Belajar Parikan [Pantun Jawa ] Itu Mudah dan Menyenangkan

Hallo semuanya.. kembali lagi dengan kami untuk belajar bersama. Kali ini iki akan melanjutkan pembahasan kita tentang Bahasa Jawa. Dan pembahasan kali ini adalah tentang parikan. Ada yang tahu apa itu parikan?

Nah untuk pembahasannya lansung saja kebawah!!!

Pengertian Parikan

Parikan yang apabila diartikan kedalam bahasa Indonesia adalah “Pantun”. Nah, jadi pantun tidak hanya ada dalam bahasa Indonesia saja tapi juga ada yang berbahasa daerah seperti bahasa jawa.

Parikan yaiku unen-unen kang dumadi saka rong ukara, ukara kang kapisan yaiku ukara kang gawe narik kawigaten lan ukara kang kapindo yaiku isi.

Kalimat diatas apabila diartikan dalam bahasa Indonesia adalah

Parikan (pantun) adalah rangkaian kalimat yang memiliki dua bait, kalimat yang pertama adalah kalimat yang digunakan untuk menarik perhatian dan kalimat kedua adalah isi.

Parikan atau pantun ini biasanya masih digunakan dalam pementasan kesenian tradisional seperti ludruk.

Dalam kesenian tersebut parikan dibagi menjadi tiga jenis yaitu:

  1. Parikan yang panjang dan berisi pesan
  2. Parikan yang pendek dan biasanya berisi candaan
  3. Parikan yang berisi kisah lucu, konyol dan kocak

Macam-Macam Parikan

parikan atau pantun dalam bahasa jawa
https//4.bp.blogspot.com

Pada zaman dahulu orang-orang menggunakan dua macam parikan dalam pembukaan pementasan kesian ludruk.
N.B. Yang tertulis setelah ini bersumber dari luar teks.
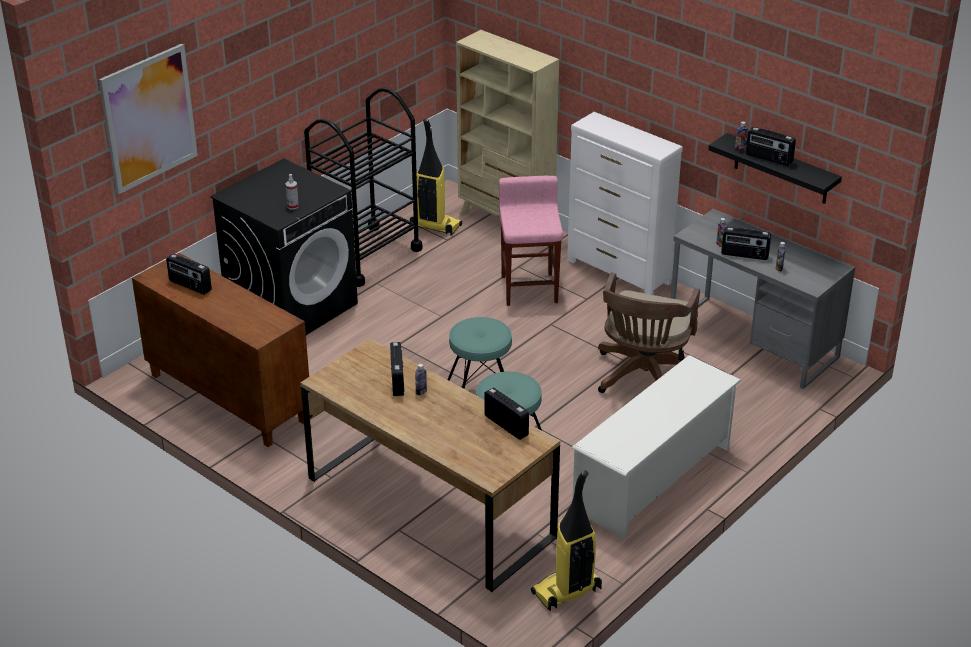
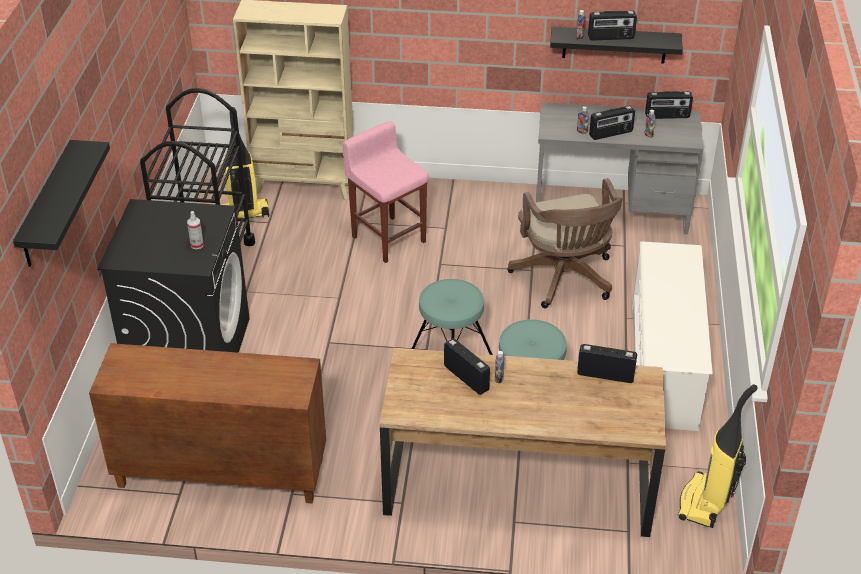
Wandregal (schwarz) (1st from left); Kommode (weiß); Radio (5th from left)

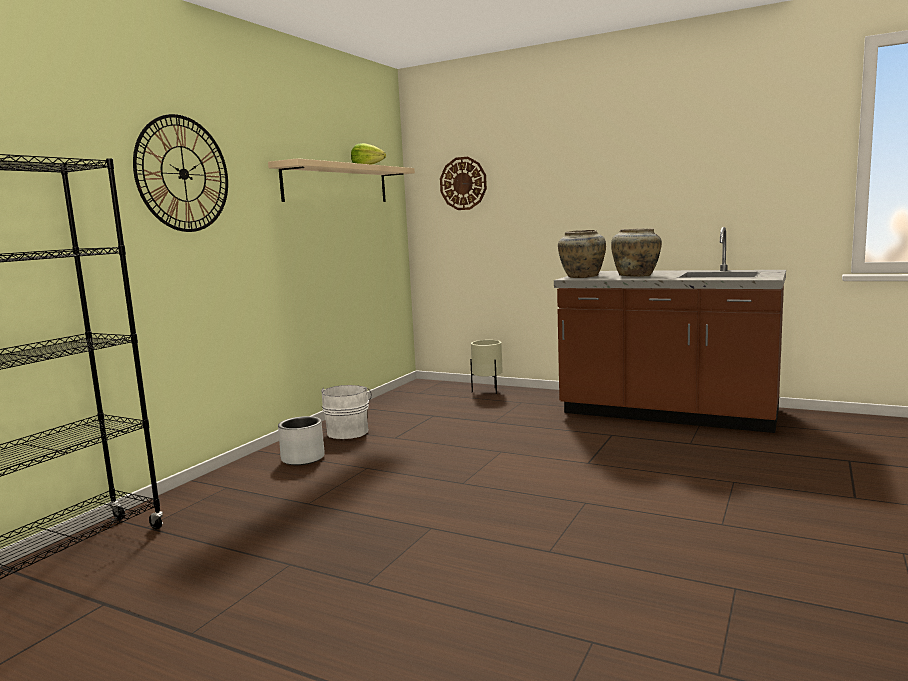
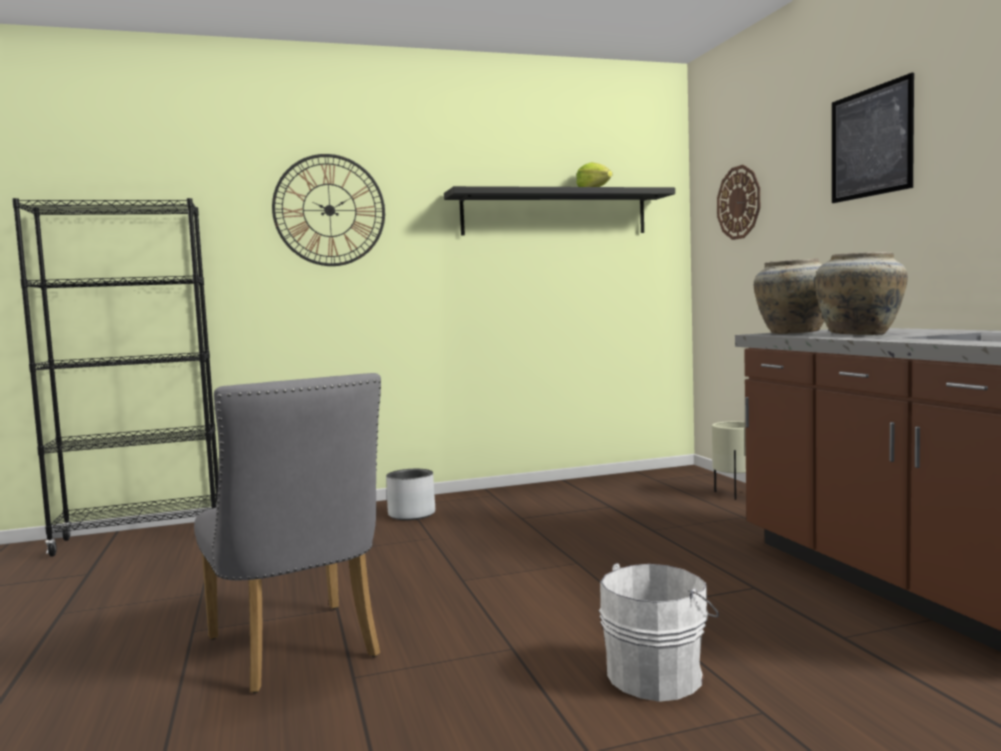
Wandregal (schwarz); Eimer (weiß); Bild; Stuhl (grau)

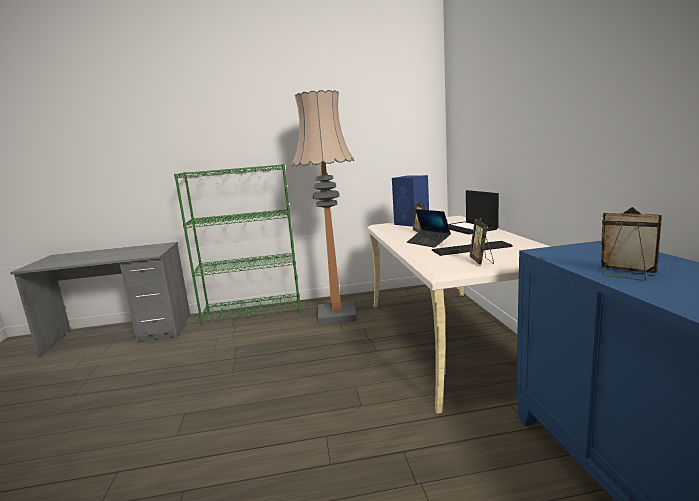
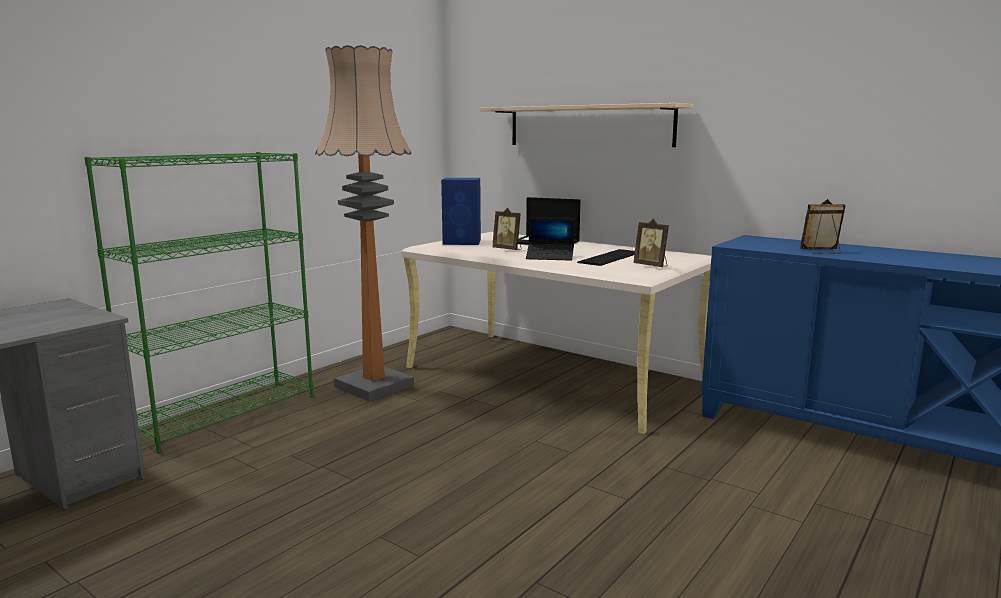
Wandregal (beige)

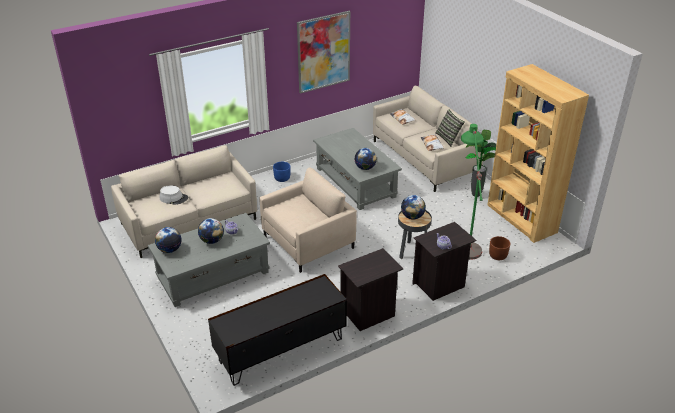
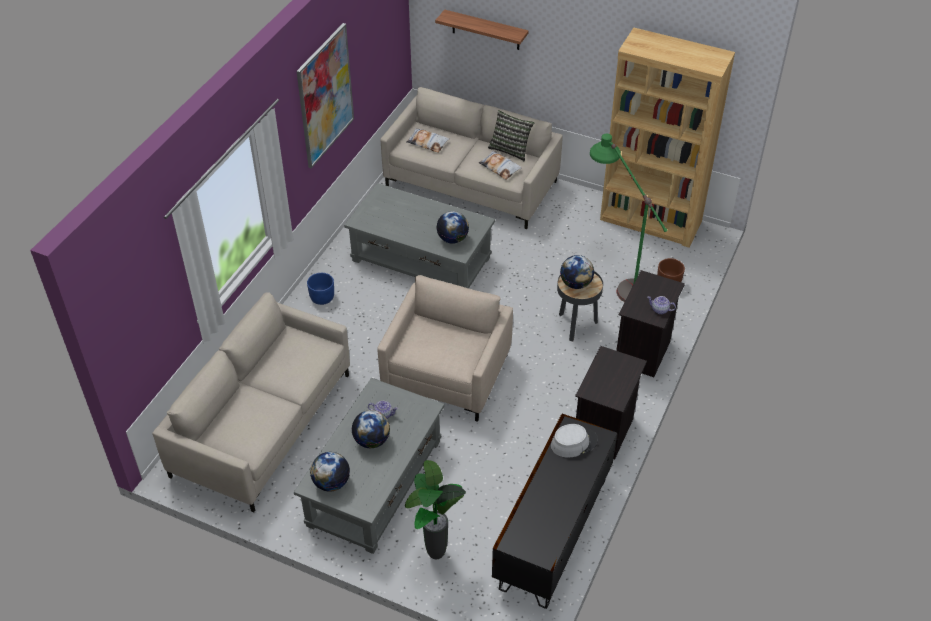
Topfpflanze; Hut (grau); Wandregal

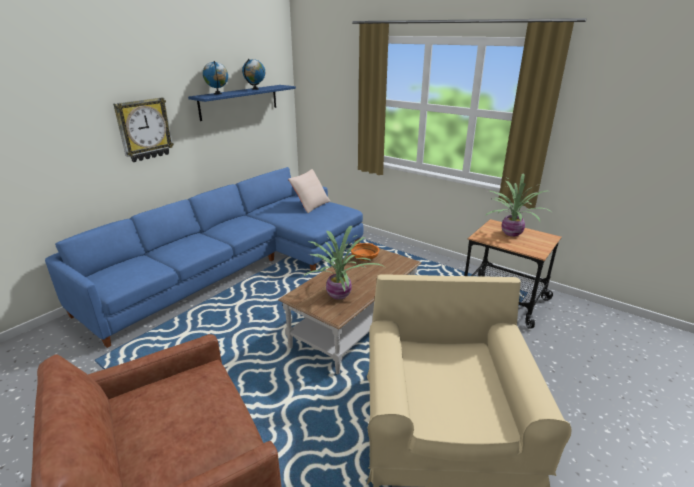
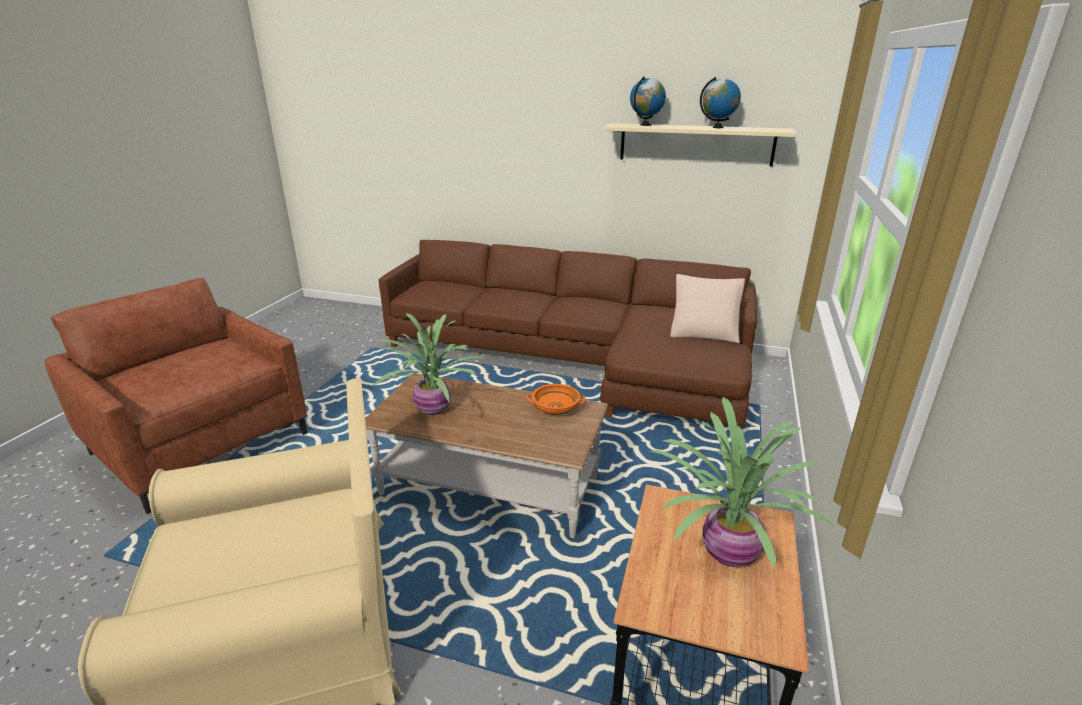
Wandregal (beige); Wanduhr; Sofa (braun)

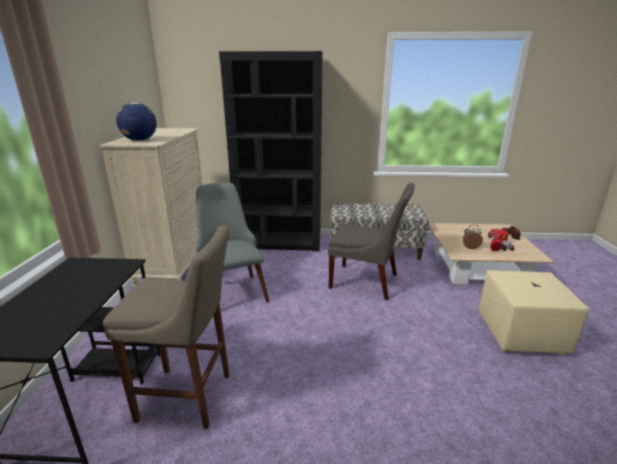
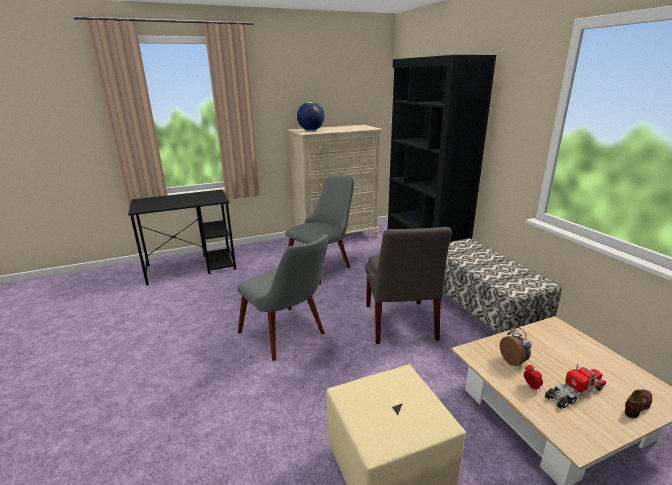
Hocker (beige); Stuhl (grau) (1st from left)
Jaman dulu menggunakan parikan dalam pembukaan acara hukumnya adalah wajib.

Parikan yang digunakan adalah parikan pitutur (nasehat) dan parikan paseman (candaan)

  1. Pitutur, Parikan pitutur  atau nasehat adalah parikan (pantun) yang mengandung amanat dan nasehat yang akan disampaikan.
  2. Paseman, Parikan Paseman adalah parikan yang mengandung sindiran dan lelucon. Parikan ini berfungsi untuk menghibur.

Ciri-Ciri Parikan

ciri-ciri parikan
https//jasadesainanimasijember.files.wordpress.com

Parikan sendiri juga memiliki ciri-ciri sehingga bisa dengan mudah untuk deketahui dan dimengerti oleh pendengarnya.

  1. Memiliki purwakanthi atau sajak A-B-A-B
  2. Yen kedadean rong baris, baris kapisan yaiku sampiran lan baris kapindo yaiku isi, lan kanggo sateruse. Atau dalam badalam bahasa Indonesianya adalah “apabila terdapat dua baris, maka baris pertama berisi sampiran dan baris kedua adalah isi, dan seterusnya”.
  3. Saben sapada ana 2 gatra, 4 gatra, lan sateruse. Jika dalam bahasa Indonesia artinya “setiap baris terdapat baris, empat baris, dan seterusnya”
  4. Guru kaedahe parikan kanggo pitutur nyemoni lan gegojekan yaitu berarti setiap kata yang digunakan dalam parikan harus memenuhi syarat (gura gatra, guru lagu, dan guru wilangan).
  • Guru gatra: jumlah baris dalam satu bait
  • Guru lagu: jatuhnya suara terakhir dalam satu baris
  • Guru wilangan: jumlah suku kata dalam satu baris

Contoh Parikan

contoh parikan
Gambar oleh nugroho dwi hartawan dari Pixabay

Setelah mengetahui pengertian, ciri-ciri dan macamnya kamu akan bisa membuat sendiri parikan yang kamu inginkan sesuai dengan tema yang sudah kamu miliki.

Berikut adalah beberpa contoh parikan

Parikan Pituturi

• Manuk emprit menclok ing pari
Dadi murid sing teberi
• Gula batu, gula jawa
Bapa ibu sing tak tresna
• Kalung dawa digawe Surti
Banda dunyo gak digawa mati

Parikan Paseman

• Guru lagu, guru garta
Mbak sing ayu, pados napa?
• Udan grimis nelesi timun
Adik manis aja nglamun
• Lunga adoh nggawa bantal
Yen wes jodoh ora bakal ninggal

Ya teman-teman diatas adalah penjelasan tentang parikan dengan beberapa contohnya. Semoga teman-teman bisa memahaminya dengan baik dan juga dapat membuat parikan yang baik pula.